Tragédia de Mariana: Vale, a multinacional sem país é uma expressão viva do controle privado dos Estados nacionais

vale fhc

Desde que eclodiu a tragédia em Mariana e o nome da Vale apareceu por detrás da fachada da “Mineradora Samarco” tenho visto muitos apologistas da retração do Estado em áreas estratégicas da economia apontaram a empresa como uma espécie de estatal camuflada. Dai que dirigir a culpa para o Estado pela tragédia se dá num passo de lebre, visto que a Vale seria para todos os fins uma “estatal”.

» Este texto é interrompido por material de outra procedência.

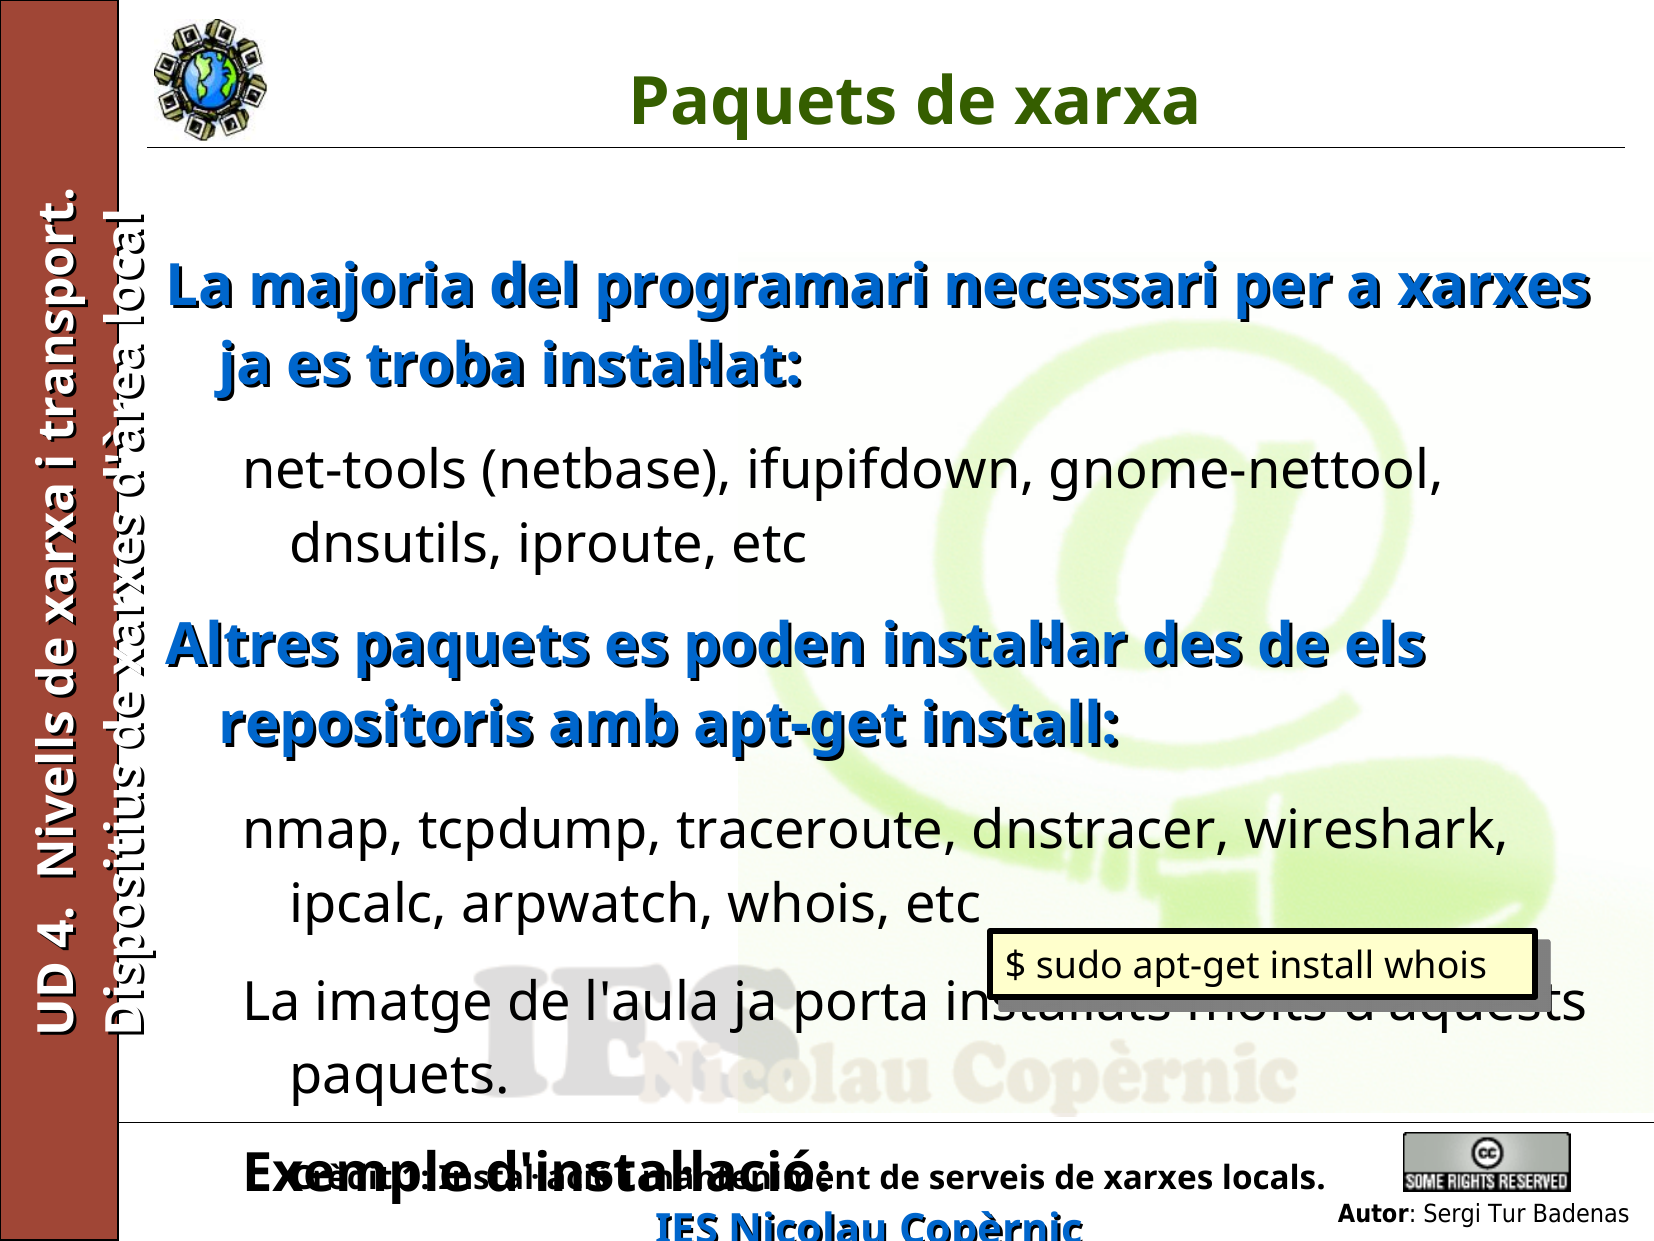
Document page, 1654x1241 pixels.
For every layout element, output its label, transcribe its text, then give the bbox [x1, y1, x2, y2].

picture [1403, 1132, 1571, 1192]
title Paquets de xarxa [171, 56, 1654, 141]
picture [154, 19, 268, 142]
text_box $ sudo apt-get install whois [989, 930, 1536, 984]
picture [466, 252, 1654, 1117]
list La majoria del programari necessari per a xarxes ja es troba instal·lat: net-tools (netbase), ifupifdown, gnome-nettool, dnsutils, iproute, etc Altres paquets es poden instal·lar des de els repositoris amb apt-get install: nmap, tcpdump, traceroute, dnstracer, wireshark, ipcalc, arpwatch, whois, etc La imatge de l'aula ja porta instal·lats molts d'aquests paquets. Exemple d'instal·lació: [147, 242, 1636, 1078]
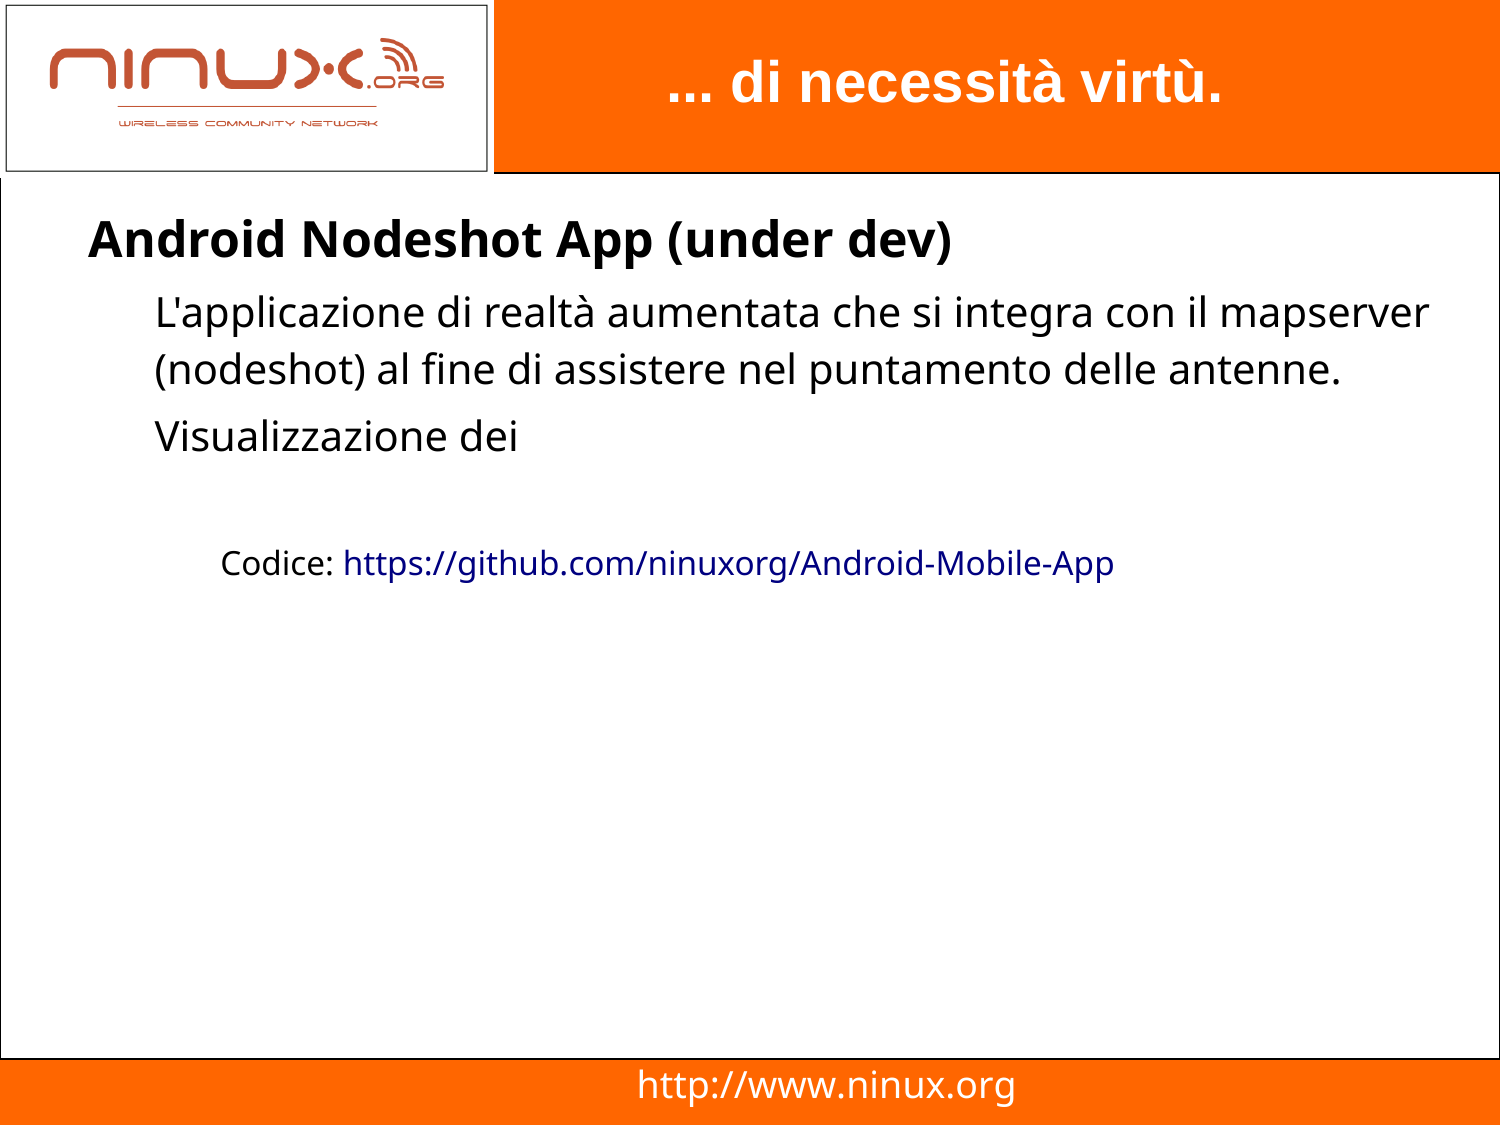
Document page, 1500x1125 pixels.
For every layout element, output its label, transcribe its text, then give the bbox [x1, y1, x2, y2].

list Android Nodeshot App (under dev) L'applicazione di realtà aumentata che si integra con il mapserver (nodeshot) al fine di assistere nel puntamento delle antenne. Visualizzazione dei Codice: https://github.com/ninuxorg/Android-Mobile-App [17, 196, 1471, 864]
picture [0, 0, 494, 178]
title ... di necessità virtù. [421, 0, 1470, 165]
text_box http://www.ninux.org [621, 1053, 1159, 1125]
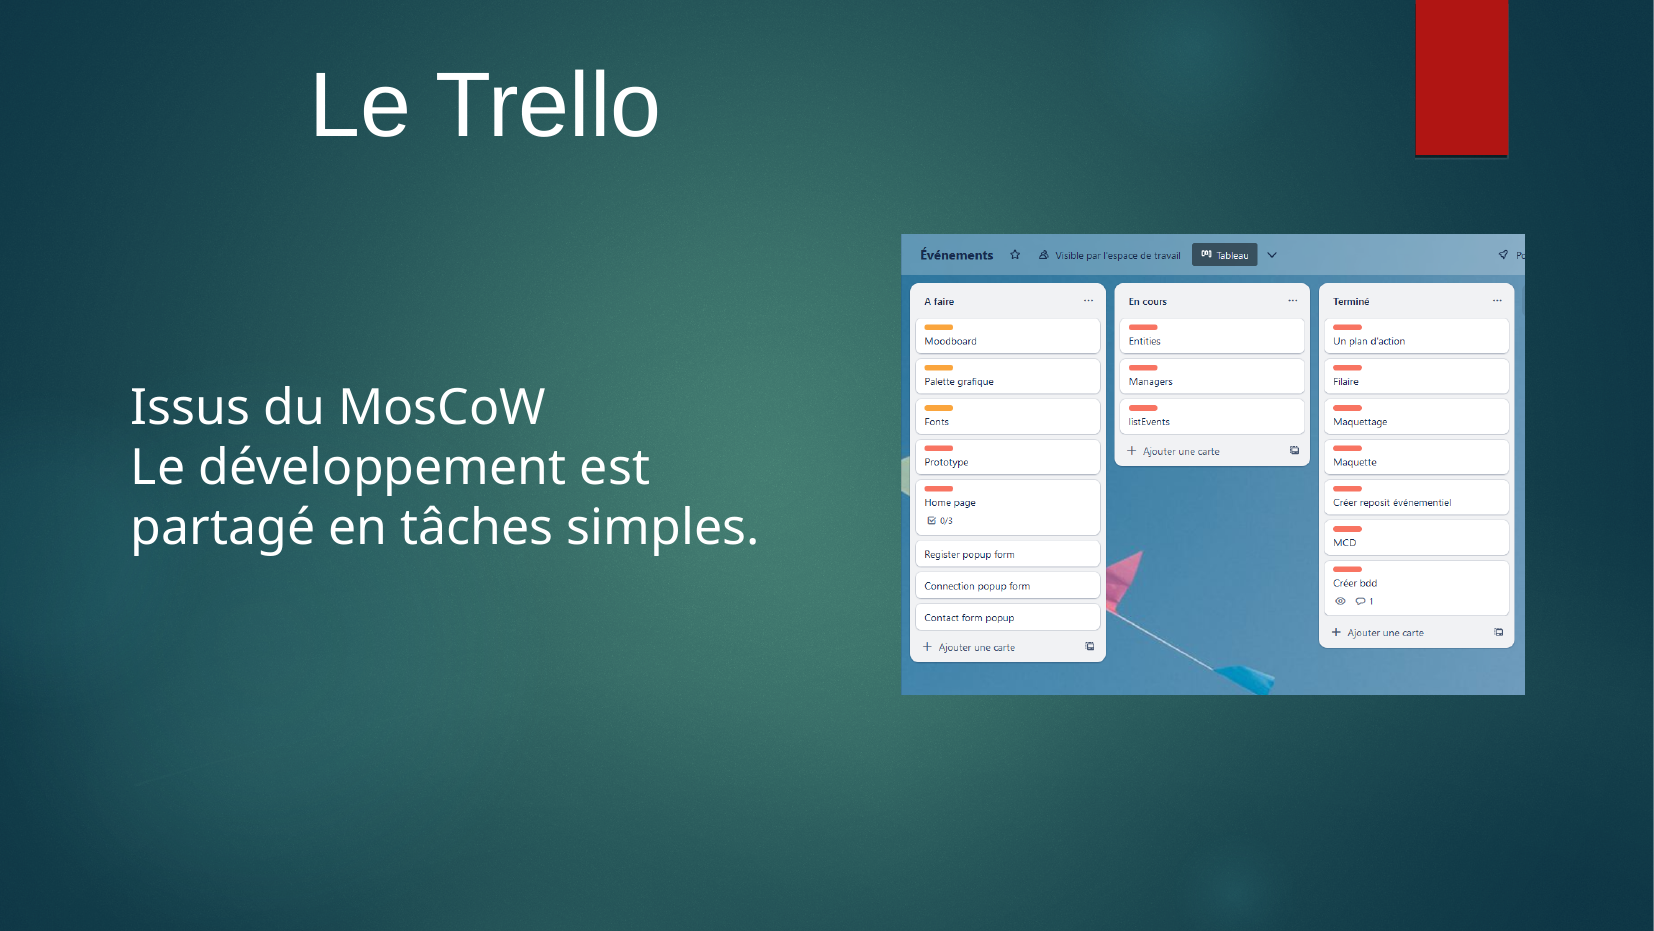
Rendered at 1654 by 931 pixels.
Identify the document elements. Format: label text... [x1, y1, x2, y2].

picture [0, 0, 1654, 931]
text_box Le Trello​ [260, 37, 711, 163]
text_box Issus du MosCoW​ Le développement est partagé en tâches simples. [116, 366, 833, 563]
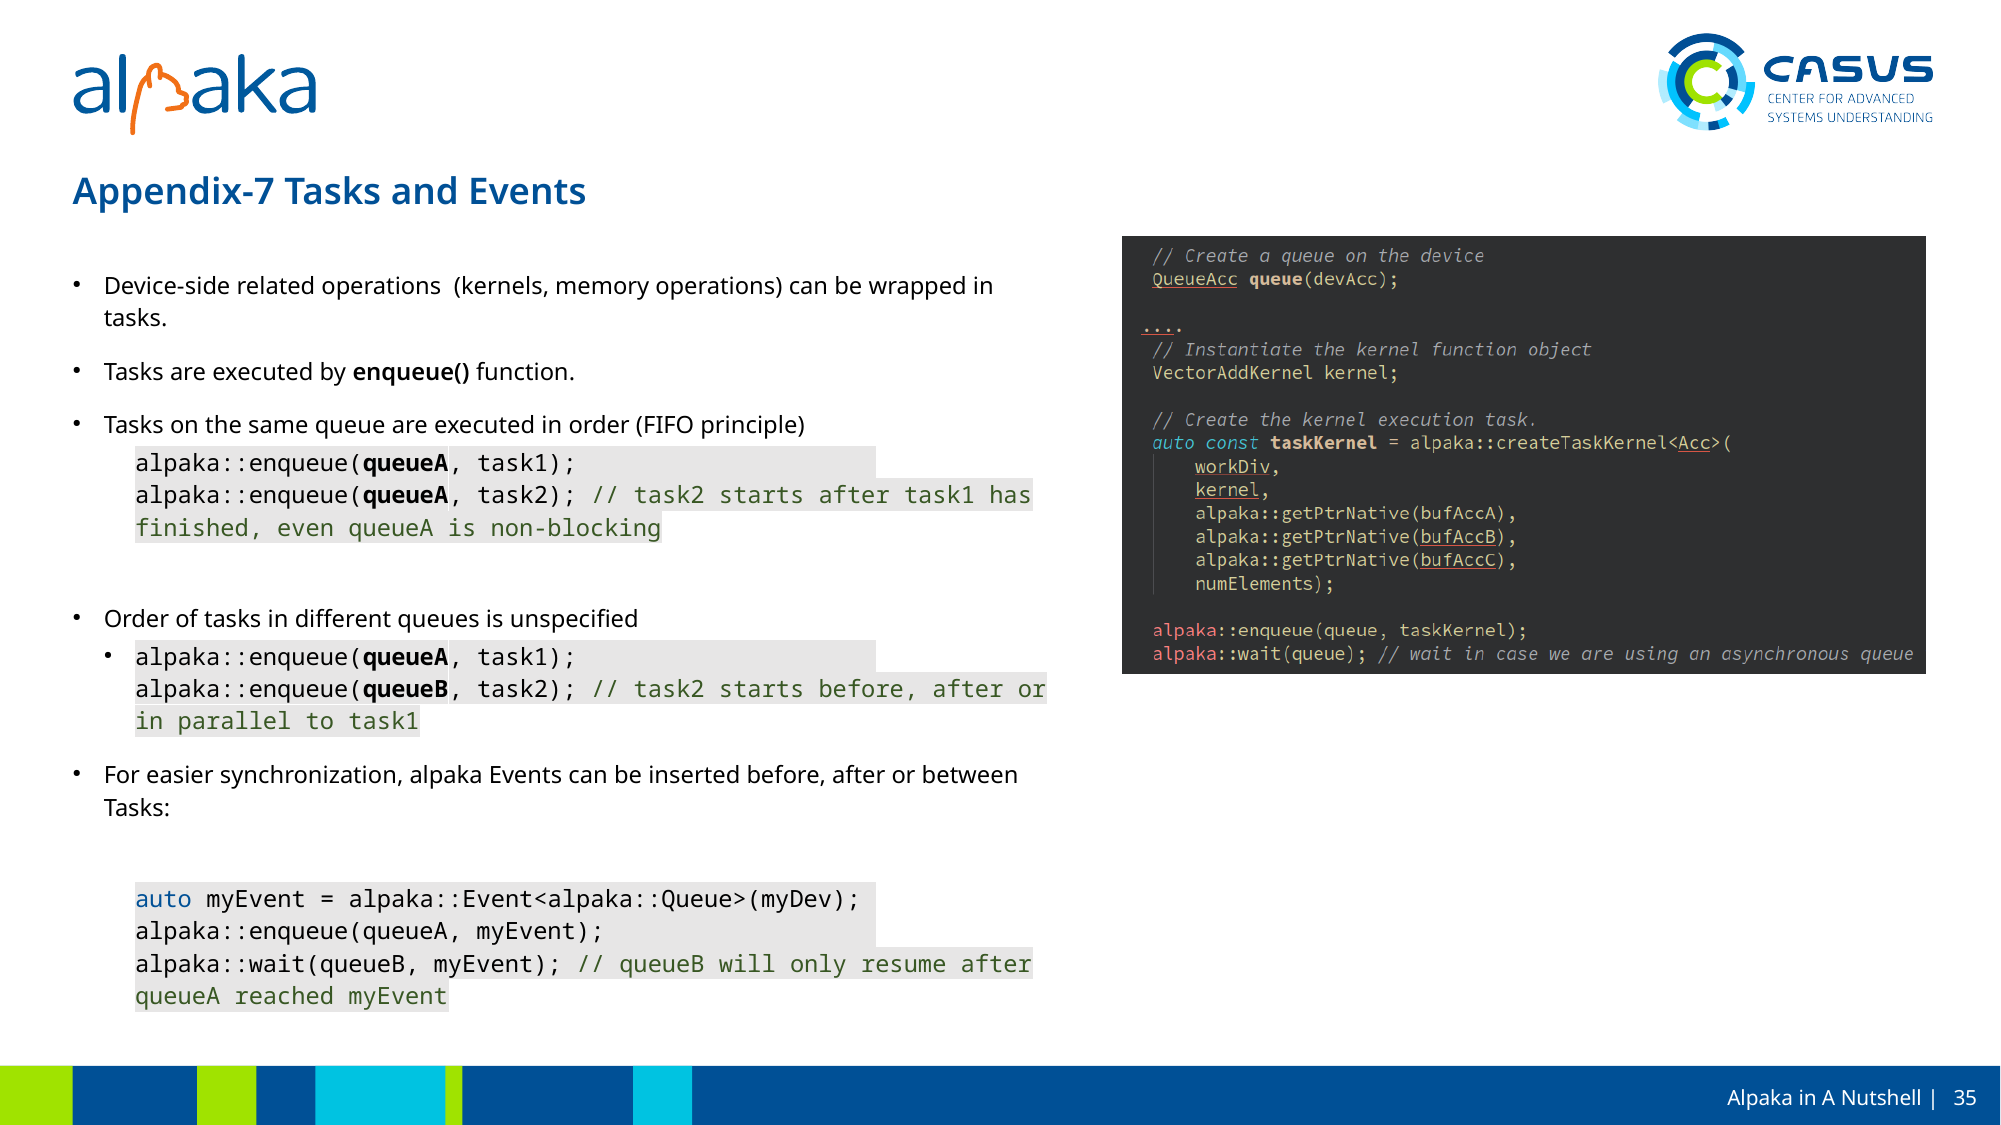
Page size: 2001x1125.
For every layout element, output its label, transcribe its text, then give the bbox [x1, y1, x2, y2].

Fiquei curioso com isso e fui procurar informações na internet e encontrei na própria Vale informações que jogam na lama (pode ser a de Mariana mesmo) essa argumentação, e isso fica claro na imagem abaixo.

Vale capital

Para começo de conversa, 45,9% do capital é controlado por estrangeiros e a participação de bancos como o Bradesco (este por meio da Bradspar) serve para configurar o caráter privado e multinacional da Vale. Mas o problema não para por ai. É que em que pese a participação do governo federal (esse na condição minoritária seja diretamente na Vale ou por meio da Valepar) e dos fundos de pensão, tudo indica que os representantes do Estado agem para reforçar os interesses privados e não os públicos.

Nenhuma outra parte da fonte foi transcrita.